## Task instructions
I would like every record printed again, exactly as shown.

## Data extracts

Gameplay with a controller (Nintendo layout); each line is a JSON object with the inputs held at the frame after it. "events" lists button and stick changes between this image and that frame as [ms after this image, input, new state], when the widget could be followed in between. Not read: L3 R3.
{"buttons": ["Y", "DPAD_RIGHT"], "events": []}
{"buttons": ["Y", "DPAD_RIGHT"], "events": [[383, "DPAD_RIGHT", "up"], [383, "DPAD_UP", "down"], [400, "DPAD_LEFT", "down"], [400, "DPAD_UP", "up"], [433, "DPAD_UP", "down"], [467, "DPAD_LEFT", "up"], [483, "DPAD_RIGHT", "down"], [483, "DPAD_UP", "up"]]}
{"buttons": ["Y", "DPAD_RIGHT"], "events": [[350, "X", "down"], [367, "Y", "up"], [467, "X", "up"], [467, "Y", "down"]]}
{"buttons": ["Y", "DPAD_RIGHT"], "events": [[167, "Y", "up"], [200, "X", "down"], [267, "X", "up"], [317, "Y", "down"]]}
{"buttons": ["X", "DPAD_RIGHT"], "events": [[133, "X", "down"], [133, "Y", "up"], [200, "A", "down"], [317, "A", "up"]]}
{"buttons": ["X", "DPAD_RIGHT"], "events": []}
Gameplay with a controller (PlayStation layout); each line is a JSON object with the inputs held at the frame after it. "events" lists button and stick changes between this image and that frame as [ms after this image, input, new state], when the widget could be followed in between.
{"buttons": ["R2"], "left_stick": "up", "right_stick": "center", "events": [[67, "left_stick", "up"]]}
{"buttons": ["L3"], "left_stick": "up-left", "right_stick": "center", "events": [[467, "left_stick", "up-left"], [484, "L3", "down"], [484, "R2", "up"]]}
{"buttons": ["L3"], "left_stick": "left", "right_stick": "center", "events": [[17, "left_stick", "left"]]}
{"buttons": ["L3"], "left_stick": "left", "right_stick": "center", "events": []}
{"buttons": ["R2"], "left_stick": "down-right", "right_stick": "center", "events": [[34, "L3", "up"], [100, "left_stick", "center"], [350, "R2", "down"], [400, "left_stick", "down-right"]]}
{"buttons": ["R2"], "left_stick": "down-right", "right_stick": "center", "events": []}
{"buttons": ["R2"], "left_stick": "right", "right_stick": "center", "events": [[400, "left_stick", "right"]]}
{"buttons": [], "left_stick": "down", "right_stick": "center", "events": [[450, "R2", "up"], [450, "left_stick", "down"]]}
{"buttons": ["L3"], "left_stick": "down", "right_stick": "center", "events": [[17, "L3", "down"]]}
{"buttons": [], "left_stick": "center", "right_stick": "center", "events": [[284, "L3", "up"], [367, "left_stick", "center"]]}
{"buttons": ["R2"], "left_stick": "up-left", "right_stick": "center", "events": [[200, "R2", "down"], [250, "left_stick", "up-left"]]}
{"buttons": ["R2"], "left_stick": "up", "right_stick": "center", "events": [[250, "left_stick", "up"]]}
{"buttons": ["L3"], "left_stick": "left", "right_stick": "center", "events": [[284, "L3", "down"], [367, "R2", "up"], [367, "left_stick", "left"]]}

## Completed task
Gameplay with a controller (Nintendo layout); each line is a JSON object with the inputs held at the frame after it. "events" lists button and stick changes between this image and that frame as [ms after this image, input, new state], when the widget could be followed in between. Not read: L3 R3.
{"buttons": ["Y", "DPAD_RIGHT"], "events": []}
{"buttons": ["Y", "DPAD_RIGHT"], "events": [[383, "DPAD_RIGHT", "up"], [383, "DPAD_UP", "down"], [400, "DPAD_LEFT", "down"], [400, "DPAD_UP", "up"], [433, "DPAD_UP", "down"], [467, "DPAD_LEFT", "up"], [483, "DPAD_RIGHT", "down"], [483, "DPAD_UP", "up"]]}
{"buttons": ["Y", "DPAD_RIGHT"], "events": [[350, "X", "down"], [367, "Y", "up"], [467, "X", "up"], [467, "Y", "down"]]}
{"buttons": ["Y", "DPAD_RIGHT"], "events": [[167, "Y", "up"], [200, "X", "down"], [267, "X", "up"], [317, "Y", "down"]]}
{"buttons": ["X", "DPAD_RIGHT"], "events": [[133, "X", "down"], [133, "Y", "up"], [200, "A", "down"], [317, "A", "up"]]}
{"buttons": ["X", "DPAD_RIGHT"], "events": []}
Gameplay with a controller (PlayStation layout); each line is a JSON object with the inputs held at the frame after it. "events" lists button and stick changes between this image and that frame as [ms after this image, input, new state], when the widget could be followed in between.
{"buttons": ["R2"], "left_stick": "up", "right_stick": "center", "events": [[67, "left_stick", "up"]]}
{"buttons": ["L3"], "left_stick": "up-left", "right_stick": "center", "events": [[467, "left_stick", "up-left"], [484, "L3", "down"], [484, "R2", "up"]]}
{"buttons": ["L3"], "left_stick": "left", "right_stick": "center", "events": [[17, "left_stick", "left"]]}
{"buttons": ["L3"], "left_stick": "left", "right_stick": "center", "events": []}
{"buttons": ["R2"], "left_stick": "down-right", "right_stick": "center", "events": [[34, "L3", "up"], [100, "left_stick", "center"], [350, "R2", "down"], [400, "left_stick", "down-right"]]}
{"buttons": ["R2"], "left_stick": "down-right", "right_stick": "center", "events": []}
{"buttons": ["R2"], "left_stick": "right", "right_stick": "center", "events": [[400, "left_stick", "right"]]}
{"buttons": [], "left_stick": "down", "right_stick": "center", "events": [[450, "R2", "up"], [450, "left_stick", "down"]]}
{"buttons": ["L3"], "left_stick": "down", "right_stick": "center", "events": [[17, "L3", "down"]]}
{"buttons": [], "left_stick": "center", "right_stick": "center", "events": [[284, "L3", "up"], [367, "left_stick", "center"]]}
{"buttons": ["R2"], "left_stick": "up-left", "right_stick": "center", "events": [[200, "R2", "down"], [250, "left_stick", "up-left"]]}
{"buttons": ["R2"], "left_stick": "up", "right_stick": "center", "events": [[250, "left_stick", "up"]]}
{"buttons": ["L3"], "left_stick": "left", "right_stick": "center", "events": [[284, "L3", "down"], [367, "R2", "up"], [367, "left_stick", "left"]]}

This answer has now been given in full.